How  to help the locals

It may be tempting to donate goods such as clothes and blankets, but charities are often overwhelmed with donations and do not have space and resources to sort through it. Donating money is the best way to make a difference, especially if you are not in Australia. The charity or organization you choose to donate to will then allocate the funds according to what is needed to help the most. 

Also, think about the bigger picture that goes beyond immediate fire relief. Rebuilding the land, reviving animal life, re-establishing businesses and re-building the local community is a long term strategy. The recovery is long and complex, but the charities know best what needs to be prioritized and how to work with the money they receive to overcome the situation in the long term.

To help you decide where you would like your money to contribute, we have made a list of charities that are focusing on helping people and animals who are directly affected by the bushfires. Whatever amount you are able to contribute to the relief effort makes a big difference. Every cent counts!

Help the Wildlife

Wires (Wildlife Information, Rescue and Education Service) helps rescue and care for injured New South Wales wildlife.

Port Macquarie Koala Hospital treats injured Koalas and rehabilitates them to go back into the wild. You can help the hospital by donating through their gofundme campaign.

The Australia Zoo Wildlife Hospital, which was started by Steve Irwin, is helping animals, particularly grey-headed flying foxes (a species vulnerable to extinction) affected by the bushfires, recover.  

Help the Community 

FRRR (The Foundation for Rural and Regional Renewal) uses donations to give grants to local not-for-profit groups for community-led projects that tackle the most important needs that arise in the area 12-18 months after the disaster. 

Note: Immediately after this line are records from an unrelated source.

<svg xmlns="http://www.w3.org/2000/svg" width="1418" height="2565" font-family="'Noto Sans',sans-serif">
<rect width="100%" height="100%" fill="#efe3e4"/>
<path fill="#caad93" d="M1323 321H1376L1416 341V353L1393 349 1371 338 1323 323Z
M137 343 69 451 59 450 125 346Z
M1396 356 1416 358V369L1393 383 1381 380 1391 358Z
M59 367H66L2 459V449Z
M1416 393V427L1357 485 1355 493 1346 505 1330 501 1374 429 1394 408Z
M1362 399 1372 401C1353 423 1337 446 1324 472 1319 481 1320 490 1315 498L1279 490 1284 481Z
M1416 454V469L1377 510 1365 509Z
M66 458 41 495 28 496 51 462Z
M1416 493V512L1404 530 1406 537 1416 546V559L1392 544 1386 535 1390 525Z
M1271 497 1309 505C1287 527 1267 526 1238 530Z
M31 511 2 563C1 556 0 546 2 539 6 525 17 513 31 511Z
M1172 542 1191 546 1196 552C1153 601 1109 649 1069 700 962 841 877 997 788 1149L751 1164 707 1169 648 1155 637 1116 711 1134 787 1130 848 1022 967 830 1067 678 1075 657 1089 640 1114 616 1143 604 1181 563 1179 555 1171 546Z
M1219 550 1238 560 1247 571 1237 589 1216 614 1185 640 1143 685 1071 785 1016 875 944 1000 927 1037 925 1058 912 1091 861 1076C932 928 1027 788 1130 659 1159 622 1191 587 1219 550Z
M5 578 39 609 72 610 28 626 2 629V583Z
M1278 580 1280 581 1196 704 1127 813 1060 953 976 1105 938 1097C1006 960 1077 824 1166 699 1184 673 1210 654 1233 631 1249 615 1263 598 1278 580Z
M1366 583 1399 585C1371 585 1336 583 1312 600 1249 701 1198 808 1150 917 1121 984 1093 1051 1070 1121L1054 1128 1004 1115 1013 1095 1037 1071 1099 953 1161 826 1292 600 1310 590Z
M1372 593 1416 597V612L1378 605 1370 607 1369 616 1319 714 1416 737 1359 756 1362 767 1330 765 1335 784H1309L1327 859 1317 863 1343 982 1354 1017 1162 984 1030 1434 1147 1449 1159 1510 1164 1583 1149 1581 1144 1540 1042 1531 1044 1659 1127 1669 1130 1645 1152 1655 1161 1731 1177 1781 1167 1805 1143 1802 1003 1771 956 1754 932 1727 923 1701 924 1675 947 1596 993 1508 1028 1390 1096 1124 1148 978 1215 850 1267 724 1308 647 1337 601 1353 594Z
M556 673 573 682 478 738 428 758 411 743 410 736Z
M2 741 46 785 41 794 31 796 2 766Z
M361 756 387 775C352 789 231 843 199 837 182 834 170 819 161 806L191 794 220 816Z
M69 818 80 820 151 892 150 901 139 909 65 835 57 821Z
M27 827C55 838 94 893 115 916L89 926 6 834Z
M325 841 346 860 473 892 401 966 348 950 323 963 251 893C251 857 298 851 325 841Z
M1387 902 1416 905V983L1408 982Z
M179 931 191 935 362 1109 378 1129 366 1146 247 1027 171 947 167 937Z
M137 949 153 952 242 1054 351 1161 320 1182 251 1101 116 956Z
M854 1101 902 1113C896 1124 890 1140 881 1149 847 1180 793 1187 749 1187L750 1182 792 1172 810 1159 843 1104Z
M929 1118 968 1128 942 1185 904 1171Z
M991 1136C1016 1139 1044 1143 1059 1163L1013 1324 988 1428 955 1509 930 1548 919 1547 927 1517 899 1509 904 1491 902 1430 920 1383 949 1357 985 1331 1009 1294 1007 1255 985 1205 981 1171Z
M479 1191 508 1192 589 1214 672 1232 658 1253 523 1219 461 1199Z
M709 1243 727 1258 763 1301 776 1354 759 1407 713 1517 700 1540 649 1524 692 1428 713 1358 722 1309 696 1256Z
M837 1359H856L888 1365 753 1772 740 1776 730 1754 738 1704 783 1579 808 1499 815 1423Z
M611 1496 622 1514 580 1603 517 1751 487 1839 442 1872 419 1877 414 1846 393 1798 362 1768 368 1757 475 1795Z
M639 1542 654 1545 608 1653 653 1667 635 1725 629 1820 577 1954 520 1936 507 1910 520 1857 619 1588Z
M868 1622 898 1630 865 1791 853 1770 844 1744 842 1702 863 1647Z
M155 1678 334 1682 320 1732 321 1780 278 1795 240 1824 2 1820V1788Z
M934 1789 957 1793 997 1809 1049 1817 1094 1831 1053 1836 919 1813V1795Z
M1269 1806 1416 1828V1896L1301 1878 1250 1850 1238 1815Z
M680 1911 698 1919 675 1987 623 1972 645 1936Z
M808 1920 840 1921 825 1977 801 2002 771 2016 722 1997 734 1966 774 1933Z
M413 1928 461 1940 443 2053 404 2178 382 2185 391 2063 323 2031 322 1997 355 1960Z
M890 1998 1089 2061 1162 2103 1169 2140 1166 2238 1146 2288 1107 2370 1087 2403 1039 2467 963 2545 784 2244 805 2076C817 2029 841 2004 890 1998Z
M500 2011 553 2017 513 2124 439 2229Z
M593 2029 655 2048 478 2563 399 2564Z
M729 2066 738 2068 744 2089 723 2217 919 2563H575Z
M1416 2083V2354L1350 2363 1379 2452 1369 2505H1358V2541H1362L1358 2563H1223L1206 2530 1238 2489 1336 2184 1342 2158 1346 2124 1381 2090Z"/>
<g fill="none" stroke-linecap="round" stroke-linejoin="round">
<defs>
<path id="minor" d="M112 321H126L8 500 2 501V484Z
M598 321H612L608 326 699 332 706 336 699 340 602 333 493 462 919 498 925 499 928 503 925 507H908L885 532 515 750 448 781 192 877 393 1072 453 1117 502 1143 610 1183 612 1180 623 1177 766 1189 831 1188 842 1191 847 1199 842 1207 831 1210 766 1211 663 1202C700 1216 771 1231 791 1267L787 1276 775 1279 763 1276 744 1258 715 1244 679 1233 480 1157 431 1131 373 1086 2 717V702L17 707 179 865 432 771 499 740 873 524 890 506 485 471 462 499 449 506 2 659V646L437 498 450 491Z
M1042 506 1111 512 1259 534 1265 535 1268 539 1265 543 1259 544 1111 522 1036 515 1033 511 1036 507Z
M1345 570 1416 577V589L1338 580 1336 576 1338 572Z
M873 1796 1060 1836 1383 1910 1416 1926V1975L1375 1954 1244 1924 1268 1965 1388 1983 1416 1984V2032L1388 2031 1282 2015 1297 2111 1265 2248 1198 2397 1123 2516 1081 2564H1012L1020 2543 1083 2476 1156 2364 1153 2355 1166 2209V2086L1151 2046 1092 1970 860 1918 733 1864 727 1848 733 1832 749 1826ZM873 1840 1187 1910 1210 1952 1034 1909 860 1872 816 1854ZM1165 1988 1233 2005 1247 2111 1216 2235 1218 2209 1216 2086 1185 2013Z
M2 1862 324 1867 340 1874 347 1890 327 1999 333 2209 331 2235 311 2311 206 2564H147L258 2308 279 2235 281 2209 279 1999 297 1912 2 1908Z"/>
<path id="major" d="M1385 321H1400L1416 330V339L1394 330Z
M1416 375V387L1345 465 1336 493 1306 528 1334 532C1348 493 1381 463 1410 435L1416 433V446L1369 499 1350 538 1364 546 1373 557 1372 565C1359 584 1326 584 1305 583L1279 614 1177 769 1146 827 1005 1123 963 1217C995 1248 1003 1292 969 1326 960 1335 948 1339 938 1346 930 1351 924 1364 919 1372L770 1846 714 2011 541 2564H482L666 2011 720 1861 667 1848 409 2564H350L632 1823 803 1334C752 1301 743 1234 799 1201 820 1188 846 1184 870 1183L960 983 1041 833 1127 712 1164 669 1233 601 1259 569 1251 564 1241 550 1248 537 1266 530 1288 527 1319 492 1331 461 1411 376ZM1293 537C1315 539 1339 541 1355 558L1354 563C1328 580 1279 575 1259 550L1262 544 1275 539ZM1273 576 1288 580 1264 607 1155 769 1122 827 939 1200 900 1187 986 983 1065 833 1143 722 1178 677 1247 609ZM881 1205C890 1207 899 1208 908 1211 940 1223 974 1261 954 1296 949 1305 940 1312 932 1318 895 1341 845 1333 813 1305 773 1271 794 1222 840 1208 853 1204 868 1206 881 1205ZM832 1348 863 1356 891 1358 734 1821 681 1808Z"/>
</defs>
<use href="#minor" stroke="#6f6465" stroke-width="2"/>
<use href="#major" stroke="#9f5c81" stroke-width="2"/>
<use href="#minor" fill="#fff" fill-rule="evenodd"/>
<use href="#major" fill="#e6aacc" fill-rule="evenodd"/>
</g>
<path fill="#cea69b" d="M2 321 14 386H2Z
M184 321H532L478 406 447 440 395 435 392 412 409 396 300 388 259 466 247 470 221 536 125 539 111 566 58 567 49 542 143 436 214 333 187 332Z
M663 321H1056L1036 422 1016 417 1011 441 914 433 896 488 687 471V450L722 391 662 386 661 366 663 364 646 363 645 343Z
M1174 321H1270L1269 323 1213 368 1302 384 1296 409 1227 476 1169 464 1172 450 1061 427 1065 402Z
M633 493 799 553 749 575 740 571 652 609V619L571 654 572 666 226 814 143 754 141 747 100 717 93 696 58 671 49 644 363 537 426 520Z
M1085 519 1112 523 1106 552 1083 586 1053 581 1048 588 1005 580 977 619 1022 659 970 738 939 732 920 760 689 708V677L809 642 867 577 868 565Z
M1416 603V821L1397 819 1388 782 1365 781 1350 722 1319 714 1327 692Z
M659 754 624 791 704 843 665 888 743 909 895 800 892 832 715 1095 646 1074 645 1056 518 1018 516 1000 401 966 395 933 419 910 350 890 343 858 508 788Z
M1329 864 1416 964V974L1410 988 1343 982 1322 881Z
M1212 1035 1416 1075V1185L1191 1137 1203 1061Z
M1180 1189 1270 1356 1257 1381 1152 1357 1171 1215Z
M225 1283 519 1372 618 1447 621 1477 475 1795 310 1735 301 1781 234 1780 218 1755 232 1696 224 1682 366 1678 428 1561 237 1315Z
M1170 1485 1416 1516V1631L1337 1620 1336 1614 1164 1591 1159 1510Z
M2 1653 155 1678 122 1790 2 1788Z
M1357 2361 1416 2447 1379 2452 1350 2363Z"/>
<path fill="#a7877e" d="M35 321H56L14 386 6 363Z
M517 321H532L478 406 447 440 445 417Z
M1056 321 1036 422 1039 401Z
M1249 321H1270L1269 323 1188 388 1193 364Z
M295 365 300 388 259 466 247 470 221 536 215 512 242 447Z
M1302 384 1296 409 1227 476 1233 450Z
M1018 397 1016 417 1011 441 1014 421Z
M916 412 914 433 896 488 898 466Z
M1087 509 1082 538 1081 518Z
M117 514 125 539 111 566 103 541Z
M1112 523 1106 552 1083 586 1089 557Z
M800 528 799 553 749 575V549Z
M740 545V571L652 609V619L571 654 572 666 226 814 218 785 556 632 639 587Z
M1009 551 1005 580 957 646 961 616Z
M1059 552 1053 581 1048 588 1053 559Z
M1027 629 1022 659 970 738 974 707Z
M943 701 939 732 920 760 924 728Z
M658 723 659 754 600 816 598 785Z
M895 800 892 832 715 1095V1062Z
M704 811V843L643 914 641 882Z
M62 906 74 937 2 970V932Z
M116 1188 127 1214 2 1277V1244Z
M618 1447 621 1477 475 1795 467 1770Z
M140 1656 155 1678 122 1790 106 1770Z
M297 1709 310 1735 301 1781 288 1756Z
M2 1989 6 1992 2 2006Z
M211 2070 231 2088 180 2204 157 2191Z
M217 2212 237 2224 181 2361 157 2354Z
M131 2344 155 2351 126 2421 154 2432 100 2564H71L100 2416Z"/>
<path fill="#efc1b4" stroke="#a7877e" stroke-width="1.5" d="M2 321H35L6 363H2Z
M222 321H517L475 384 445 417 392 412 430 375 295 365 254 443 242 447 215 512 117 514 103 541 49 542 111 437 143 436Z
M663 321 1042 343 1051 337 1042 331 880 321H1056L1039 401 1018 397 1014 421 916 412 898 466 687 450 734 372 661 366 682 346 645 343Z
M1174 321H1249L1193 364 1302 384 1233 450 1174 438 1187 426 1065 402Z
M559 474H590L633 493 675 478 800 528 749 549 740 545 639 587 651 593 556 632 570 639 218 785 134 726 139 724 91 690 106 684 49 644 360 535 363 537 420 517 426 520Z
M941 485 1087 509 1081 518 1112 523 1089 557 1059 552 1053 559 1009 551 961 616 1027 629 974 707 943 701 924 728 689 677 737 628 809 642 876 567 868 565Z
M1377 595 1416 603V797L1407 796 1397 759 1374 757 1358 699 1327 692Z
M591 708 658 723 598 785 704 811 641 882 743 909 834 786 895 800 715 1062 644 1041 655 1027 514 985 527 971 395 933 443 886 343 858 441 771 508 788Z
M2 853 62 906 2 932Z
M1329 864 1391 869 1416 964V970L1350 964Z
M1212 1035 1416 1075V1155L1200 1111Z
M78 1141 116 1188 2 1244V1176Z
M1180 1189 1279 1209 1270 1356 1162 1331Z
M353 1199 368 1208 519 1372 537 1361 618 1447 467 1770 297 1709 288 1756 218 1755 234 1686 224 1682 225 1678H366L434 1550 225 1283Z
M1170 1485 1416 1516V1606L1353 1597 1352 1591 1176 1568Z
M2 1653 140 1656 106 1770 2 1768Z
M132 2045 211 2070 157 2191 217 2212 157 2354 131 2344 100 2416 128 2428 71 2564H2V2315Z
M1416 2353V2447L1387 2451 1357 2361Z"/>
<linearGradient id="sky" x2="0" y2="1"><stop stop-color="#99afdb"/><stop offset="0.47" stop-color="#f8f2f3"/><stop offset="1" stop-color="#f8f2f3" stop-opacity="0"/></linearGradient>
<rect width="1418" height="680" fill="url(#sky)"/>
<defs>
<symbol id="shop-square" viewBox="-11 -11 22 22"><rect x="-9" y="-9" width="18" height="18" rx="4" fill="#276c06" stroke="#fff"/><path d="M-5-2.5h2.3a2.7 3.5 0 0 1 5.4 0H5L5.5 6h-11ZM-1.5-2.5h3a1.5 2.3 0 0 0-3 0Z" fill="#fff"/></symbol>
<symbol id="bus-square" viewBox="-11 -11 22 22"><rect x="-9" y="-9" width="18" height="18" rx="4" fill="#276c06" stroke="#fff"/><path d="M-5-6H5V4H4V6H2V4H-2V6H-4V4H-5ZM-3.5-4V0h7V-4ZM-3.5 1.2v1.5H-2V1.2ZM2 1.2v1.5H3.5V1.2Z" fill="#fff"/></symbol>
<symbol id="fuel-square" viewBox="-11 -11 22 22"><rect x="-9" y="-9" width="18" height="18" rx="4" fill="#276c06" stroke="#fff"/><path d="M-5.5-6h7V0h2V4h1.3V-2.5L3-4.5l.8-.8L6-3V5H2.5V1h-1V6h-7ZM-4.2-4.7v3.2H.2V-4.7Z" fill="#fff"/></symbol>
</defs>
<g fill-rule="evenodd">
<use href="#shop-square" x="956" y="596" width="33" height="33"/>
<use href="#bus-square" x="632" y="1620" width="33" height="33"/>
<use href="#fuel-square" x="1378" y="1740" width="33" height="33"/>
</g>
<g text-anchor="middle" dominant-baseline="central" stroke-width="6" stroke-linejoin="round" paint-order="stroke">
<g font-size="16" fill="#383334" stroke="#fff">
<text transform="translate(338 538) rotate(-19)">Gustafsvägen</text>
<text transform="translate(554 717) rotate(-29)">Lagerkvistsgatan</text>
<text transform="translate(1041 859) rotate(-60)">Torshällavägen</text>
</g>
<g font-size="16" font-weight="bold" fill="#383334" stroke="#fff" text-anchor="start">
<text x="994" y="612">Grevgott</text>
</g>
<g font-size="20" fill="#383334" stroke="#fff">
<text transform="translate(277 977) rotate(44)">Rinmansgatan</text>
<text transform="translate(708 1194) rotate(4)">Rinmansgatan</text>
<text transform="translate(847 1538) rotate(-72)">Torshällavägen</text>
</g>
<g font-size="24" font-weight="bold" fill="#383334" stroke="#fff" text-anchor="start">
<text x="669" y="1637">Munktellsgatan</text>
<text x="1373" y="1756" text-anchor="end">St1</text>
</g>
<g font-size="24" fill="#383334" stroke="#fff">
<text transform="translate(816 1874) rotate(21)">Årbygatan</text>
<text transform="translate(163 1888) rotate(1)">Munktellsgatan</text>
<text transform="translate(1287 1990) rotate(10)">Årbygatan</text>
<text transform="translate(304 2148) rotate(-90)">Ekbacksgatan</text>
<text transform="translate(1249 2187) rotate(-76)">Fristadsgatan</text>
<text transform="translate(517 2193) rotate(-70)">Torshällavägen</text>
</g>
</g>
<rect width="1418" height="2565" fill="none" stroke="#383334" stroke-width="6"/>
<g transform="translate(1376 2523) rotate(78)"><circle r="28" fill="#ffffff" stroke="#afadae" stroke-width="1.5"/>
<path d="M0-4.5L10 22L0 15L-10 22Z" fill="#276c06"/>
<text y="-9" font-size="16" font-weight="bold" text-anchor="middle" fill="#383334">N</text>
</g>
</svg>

The Salvation Army is helping fire-affected communities and exhausted frontline responders such as firefighters by providing them with meals. 

Help local Business 

Spend With Them: This is a social media page that has been set up by Turia Pitt and Grace McBride to encourage people to buy from fire-affected businesses to help them recover economically and stay in business.  

It’s not only about supporting Australia to overcome the bushfires but also thinking about the future and how our lifestyle has a direct effect on the environment. On an individual level, we can make choices that lead to a more sustainable lifestyle. Being conscious of our dietary and consumer habits already helps with the Climate Crisis and to prevent more fires and other disastrous weather events like this one from happening in the future all around the world.

Join us in taking a stand for the planet!